◆ Records for the exercise:
----

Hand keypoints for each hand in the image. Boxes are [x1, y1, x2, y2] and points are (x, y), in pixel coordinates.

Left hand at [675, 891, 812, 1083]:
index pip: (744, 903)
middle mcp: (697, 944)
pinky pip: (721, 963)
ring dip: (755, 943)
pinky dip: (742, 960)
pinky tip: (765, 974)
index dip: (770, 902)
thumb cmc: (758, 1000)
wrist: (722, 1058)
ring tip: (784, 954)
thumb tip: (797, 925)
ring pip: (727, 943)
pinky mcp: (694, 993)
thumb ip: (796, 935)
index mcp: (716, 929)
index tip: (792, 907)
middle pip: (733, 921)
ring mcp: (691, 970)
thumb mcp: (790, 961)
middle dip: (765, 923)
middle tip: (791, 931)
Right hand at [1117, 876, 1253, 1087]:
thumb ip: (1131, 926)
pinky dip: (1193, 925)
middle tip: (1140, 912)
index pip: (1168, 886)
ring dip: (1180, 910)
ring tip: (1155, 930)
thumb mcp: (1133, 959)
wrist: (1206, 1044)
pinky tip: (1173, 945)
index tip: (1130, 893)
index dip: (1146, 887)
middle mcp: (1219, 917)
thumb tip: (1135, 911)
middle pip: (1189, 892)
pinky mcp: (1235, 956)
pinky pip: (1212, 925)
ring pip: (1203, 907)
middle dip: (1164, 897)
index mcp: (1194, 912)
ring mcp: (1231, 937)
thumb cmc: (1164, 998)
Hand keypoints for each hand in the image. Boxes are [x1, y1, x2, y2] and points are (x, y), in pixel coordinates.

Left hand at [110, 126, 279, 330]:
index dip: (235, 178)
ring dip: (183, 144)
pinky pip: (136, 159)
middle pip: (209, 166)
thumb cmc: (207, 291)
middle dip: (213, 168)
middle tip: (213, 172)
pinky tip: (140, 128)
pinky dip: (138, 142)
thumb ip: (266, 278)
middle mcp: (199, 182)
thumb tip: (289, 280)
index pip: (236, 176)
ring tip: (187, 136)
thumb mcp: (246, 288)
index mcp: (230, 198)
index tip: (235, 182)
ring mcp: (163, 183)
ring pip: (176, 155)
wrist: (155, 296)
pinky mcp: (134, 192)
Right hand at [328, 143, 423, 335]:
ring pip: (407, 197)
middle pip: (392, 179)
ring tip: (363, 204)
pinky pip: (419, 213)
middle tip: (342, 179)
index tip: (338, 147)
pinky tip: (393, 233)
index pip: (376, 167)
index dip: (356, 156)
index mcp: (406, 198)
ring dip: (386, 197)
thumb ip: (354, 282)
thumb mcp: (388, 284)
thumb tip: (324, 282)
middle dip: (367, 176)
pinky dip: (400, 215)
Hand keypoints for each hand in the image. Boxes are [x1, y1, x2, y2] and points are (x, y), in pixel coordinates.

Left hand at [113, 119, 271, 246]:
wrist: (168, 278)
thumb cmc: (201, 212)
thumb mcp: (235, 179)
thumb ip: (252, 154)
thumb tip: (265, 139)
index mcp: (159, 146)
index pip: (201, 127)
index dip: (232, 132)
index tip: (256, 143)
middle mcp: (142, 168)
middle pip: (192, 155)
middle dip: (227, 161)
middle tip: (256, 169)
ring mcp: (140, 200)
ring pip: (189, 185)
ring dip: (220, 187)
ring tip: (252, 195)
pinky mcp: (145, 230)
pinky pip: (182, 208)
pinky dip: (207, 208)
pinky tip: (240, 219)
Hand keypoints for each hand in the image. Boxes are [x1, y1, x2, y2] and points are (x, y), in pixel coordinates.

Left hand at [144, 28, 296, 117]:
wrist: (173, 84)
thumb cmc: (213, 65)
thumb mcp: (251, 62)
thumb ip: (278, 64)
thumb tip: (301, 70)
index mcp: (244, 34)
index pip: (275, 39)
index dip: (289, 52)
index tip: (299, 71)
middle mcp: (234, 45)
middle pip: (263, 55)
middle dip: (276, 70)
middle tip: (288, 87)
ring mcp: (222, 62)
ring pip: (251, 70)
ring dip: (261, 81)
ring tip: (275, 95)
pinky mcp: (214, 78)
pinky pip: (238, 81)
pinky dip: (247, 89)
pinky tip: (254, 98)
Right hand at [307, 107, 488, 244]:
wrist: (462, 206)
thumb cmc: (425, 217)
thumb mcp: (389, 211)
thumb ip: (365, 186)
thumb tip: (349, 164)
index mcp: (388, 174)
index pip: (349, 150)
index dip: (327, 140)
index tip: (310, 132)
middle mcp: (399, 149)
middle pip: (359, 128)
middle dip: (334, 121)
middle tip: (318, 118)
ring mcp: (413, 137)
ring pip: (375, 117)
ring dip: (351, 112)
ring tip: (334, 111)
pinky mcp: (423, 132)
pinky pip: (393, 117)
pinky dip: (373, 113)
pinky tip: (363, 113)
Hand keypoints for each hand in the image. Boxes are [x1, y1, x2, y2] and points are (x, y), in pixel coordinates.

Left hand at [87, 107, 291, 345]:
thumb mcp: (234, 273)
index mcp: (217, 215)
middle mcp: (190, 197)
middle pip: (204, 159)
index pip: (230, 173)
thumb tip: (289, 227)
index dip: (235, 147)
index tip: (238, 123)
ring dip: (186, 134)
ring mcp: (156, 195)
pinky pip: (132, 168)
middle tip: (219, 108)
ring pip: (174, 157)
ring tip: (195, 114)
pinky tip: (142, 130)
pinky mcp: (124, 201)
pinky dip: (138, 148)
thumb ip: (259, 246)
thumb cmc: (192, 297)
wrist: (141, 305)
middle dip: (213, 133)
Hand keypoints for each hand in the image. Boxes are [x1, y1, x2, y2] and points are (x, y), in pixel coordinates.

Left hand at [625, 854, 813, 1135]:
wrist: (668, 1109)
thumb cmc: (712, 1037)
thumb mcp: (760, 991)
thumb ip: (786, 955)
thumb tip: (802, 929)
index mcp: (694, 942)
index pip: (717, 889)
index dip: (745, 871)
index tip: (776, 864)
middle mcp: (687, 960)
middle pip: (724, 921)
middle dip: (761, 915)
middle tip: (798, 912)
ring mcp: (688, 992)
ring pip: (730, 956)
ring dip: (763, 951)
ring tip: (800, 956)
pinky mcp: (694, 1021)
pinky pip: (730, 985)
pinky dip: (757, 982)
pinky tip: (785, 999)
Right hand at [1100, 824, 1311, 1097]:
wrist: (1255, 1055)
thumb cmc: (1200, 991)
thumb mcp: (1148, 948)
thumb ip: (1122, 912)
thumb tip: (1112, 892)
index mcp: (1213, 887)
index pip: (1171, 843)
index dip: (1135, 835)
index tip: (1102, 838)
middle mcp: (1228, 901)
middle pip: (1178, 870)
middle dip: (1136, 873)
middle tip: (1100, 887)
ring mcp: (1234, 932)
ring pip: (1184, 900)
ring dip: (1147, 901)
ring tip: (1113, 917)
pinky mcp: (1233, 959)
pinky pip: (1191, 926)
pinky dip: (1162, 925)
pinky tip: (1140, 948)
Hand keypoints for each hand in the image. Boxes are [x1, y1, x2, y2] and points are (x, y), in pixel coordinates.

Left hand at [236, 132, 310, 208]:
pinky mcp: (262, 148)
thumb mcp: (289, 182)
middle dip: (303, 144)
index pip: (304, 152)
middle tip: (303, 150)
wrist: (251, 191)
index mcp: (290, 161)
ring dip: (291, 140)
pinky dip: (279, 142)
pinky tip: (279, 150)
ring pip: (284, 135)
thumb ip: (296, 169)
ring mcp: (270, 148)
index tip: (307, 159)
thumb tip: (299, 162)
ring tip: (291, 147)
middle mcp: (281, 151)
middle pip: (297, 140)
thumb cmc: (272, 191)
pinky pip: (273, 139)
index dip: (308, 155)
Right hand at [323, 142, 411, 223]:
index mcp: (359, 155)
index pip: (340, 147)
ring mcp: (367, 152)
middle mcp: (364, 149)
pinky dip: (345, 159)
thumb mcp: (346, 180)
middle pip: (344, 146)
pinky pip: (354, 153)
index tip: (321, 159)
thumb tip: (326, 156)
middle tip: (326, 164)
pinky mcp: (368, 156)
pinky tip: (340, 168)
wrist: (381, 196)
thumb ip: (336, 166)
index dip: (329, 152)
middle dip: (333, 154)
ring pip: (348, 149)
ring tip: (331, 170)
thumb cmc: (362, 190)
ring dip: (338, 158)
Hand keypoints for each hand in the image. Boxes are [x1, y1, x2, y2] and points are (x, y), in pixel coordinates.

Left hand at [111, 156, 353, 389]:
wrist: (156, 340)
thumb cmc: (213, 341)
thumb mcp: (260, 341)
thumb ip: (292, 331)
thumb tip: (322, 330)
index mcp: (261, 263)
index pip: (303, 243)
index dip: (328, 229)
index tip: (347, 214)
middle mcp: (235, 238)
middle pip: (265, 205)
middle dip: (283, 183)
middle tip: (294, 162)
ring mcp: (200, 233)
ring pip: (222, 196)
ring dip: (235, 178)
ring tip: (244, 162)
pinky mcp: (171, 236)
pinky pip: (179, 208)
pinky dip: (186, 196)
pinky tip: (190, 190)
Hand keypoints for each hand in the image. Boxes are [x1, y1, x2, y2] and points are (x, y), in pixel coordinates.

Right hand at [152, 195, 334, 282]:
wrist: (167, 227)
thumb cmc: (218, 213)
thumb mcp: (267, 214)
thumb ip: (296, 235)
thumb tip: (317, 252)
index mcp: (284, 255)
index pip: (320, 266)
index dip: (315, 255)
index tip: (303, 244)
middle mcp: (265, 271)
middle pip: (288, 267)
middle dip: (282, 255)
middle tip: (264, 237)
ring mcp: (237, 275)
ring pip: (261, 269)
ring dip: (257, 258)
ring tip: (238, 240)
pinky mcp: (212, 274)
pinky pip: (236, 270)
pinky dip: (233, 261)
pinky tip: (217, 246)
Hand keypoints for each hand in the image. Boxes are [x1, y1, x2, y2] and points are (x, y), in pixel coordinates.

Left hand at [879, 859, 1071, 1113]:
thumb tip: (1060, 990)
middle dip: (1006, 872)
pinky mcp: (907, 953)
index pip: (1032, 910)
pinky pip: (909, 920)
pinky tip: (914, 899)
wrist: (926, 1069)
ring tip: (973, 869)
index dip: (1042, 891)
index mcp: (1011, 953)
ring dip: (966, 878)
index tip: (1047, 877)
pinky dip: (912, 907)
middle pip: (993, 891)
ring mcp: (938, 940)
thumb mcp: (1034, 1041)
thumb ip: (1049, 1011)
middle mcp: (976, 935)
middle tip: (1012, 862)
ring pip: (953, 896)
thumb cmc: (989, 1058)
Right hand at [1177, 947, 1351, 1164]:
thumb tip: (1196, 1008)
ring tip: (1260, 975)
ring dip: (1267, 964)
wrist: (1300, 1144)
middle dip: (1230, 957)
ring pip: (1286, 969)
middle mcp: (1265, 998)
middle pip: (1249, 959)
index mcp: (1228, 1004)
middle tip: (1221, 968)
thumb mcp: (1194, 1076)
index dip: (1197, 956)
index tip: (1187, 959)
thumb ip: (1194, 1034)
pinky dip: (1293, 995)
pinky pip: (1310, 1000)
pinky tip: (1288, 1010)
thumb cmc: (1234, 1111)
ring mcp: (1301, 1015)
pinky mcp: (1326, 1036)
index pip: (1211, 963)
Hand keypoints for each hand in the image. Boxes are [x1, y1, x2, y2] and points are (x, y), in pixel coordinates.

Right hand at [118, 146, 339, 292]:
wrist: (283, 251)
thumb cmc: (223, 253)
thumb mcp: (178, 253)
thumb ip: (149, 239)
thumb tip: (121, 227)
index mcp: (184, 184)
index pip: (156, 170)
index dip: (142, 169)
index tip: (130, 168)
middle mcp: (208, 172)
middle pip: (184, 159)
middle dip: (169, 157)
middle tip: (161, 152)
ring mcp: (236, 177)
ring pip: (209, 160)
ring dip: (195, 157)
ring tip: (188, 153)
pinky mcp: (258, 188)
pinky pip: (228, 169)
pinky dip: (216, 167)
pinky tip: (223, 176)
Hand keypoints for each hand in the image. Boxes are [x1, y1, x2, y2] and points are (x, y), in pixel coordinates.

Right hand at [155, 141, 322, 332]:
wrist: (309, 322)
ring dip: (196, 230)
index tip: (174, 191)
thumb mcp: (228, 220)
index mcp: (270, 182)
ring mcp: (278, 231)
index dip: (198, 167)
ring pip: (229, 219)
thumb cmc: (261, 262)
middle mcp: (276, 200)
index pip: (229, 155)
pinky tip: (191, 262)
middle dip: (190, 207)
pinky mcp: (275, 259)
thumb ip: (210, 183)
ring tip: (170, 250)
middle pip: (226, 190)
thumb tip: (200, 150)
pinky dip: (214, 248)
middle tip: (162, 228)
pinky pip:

----

◆ Directions: Across the listing above, report every line where "Right" occurs.

◆ Solution:
Right hand at [1117, 876, 1253, 1087]:
Right hand at [328, 143, 423, 335]:
Right hand at [307, 107, 488, 244]:
Right hand at [1100, 824, 1311, 1097]:
Right hand at [323, 142, 411, 223]:
Right hand at [152, 195, 334, 282]:
Right hand at [1177, 947, 1351, 1164]:
Right hand at [118, 146, 339, 292]:
Right hand at [155, 141, 322, 332]:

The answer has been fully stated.